Just outside the classroom doorstep, an outdoor education opportunity for local agriculture is growing for Vanderhoof’s elementary school students.
Staff and teacher volunteers gathered on Nov. 7 at Evelyn Dickson Elementary’s (EDS) new greenhouse, which has been closed for the winter, to build planter boxes for each class in preparation for spring.
Made from a lift of planks donated by Nechako Lumber Co. Ltd., the individual planters are a continuation of the school’s greenhouse project — its grand opening was in June this year, said principal Mark Gauthier.
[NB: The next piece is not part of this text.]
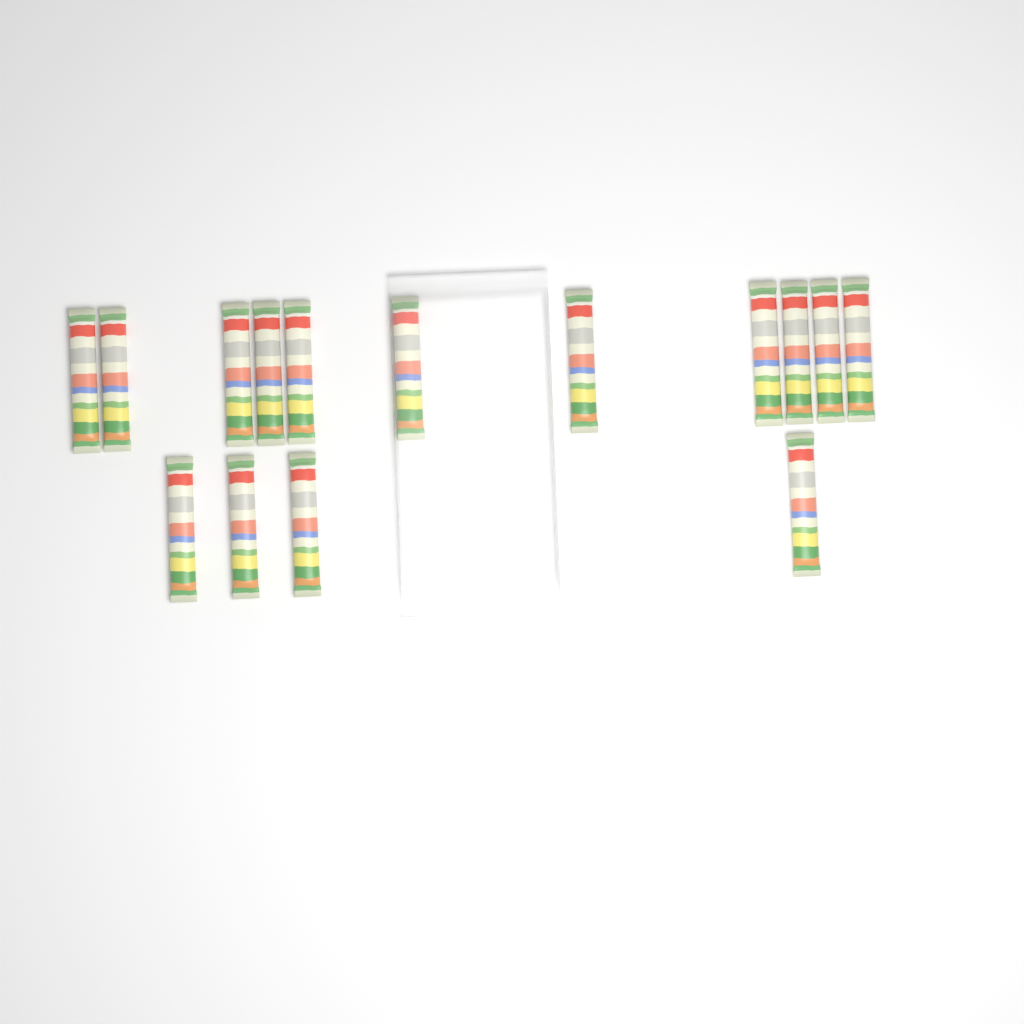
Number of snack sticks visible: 15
In fact, with the assistance of the school district’s maintenance staff who designed and helped to set up the pieces, the majority of the greenhouse’s construction was done by the school’s Grade 2 and 3 students, as well as several older students — involving 90 kids in total, Gauthier added.
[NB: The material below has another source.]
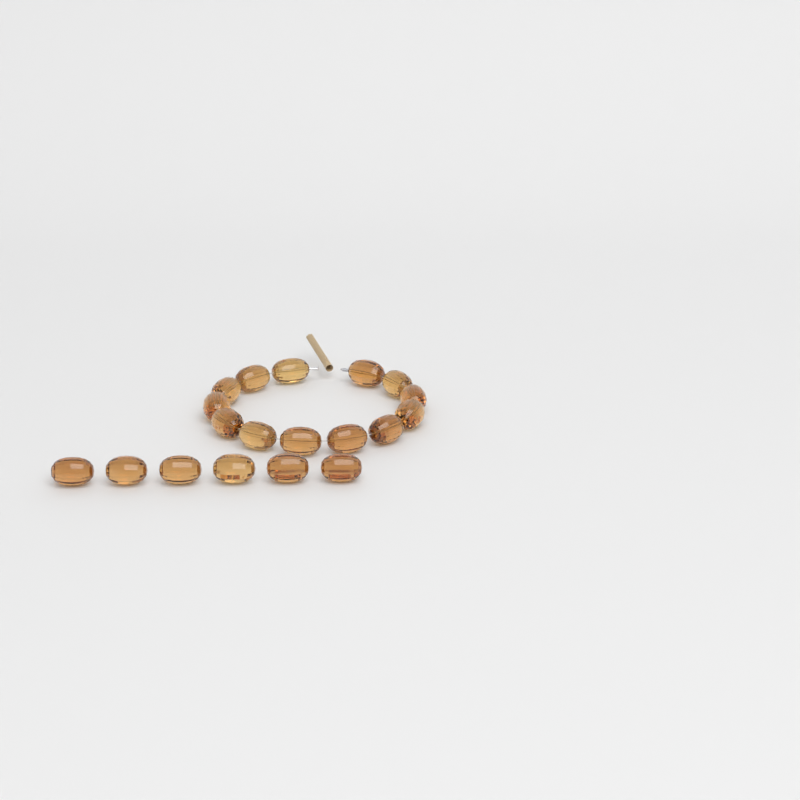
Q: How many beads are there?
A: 19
The project started when teachers Bonnie Toll and Becki Larsen approached him with their idea.
“We were just talking about it one day,” Toll said. “She said, ‘Hey, let’s do it,’ and away we went!”
Teaching a Grade 2/3 split class, Toll said she has always wanted a greenhouse with the kids as a local experience, growing their own food.
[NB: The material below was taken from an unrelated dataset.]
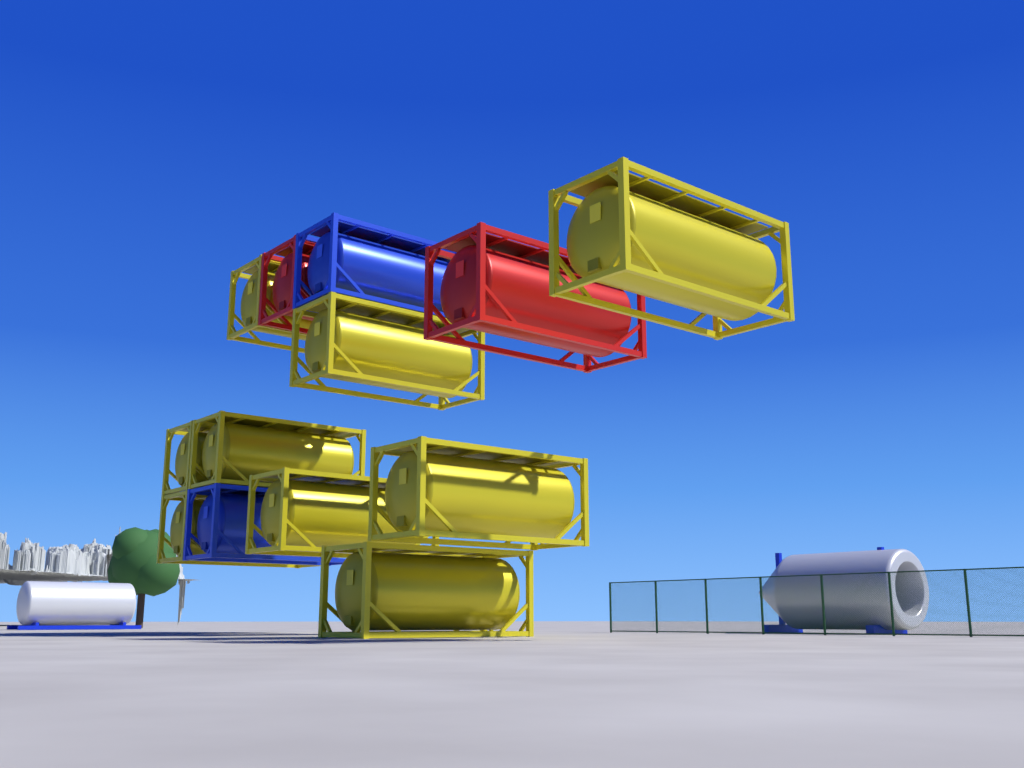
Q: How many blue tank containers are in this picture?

“If they start early, they can do it when they get older,” she said.
It was an all-round learning experience, as the maintenance staff explained to the students the different parts of the building — ceiling, roof, walls, and joints, Toll said.
“[The students] got hammers and they hammered away, they watched the walls going up, they watched the roof and ceiling get put on…they actually get to shovel the dirt into the greenhouse,” she said. “So the kids did everything, with assistance from the [school] district.”
The construction of the greenhouse allowed the students to learn about basic engineering concepts, as they learn how to build a sturdy structure, Toll said.
“So what do you need,” she said. “You need walls, you need a foundation.”
Then, upon completion, the greenhouse allows an on-going program on plants, as they plant, care for, and harvest the produce, she added.
“We discussed how seeds in them, how they are different shapes and sizes, how plants grow,” she said.
Though the classes had started late this year — planting only tomatoes, pumpkins, and cucumbers — Toll plans to use the seeds of this year’s harvest for next year, along with more variety of produce.
“So they can see the whole process, from the seed to the plant, and back to the seed again,” Toll said. “Next year we should have more fruits and vegetables, so in the fall we can make things like salads in the classroom.”
Toll said she hopes the experience will be something the students will always remember.
“What child in Grade 2 and 3 can say they built a greenhouse?”
She also envisioned a phase three and four for the project: planting trees and making products such as jams and jellies.
“That’s how it started,” Toll said. “Just a little dream that it can be really great to build a greenhouse with kids and away we went.”
She added that in addition to its maintenance staff, the school district has also helped by outfitting the facility with water barrels, as well as commemorative t-shirts for the participating kids.
Named Project Greenhouse, the EDS’s facility is linked to the school district’s other career-related projects that provide students with hands-on experience, said Darren Carpenter, the school district’s career and trades coordinator.
It’s similar to W.L.McLeod’s Farm to School Program at Vanderhoof’s community garden, which is a distance away from EDS, Carpenter added.
“Fifteen to 20 years ago, we could have just bought a greenhouse and plop it there,” he said, adding that though the school district has stepped in to help, the greenhouse is now in the schools’ hands to manage and control.
As the years go on, the greenhouse will provide an outdoor learning environment for the school, he said.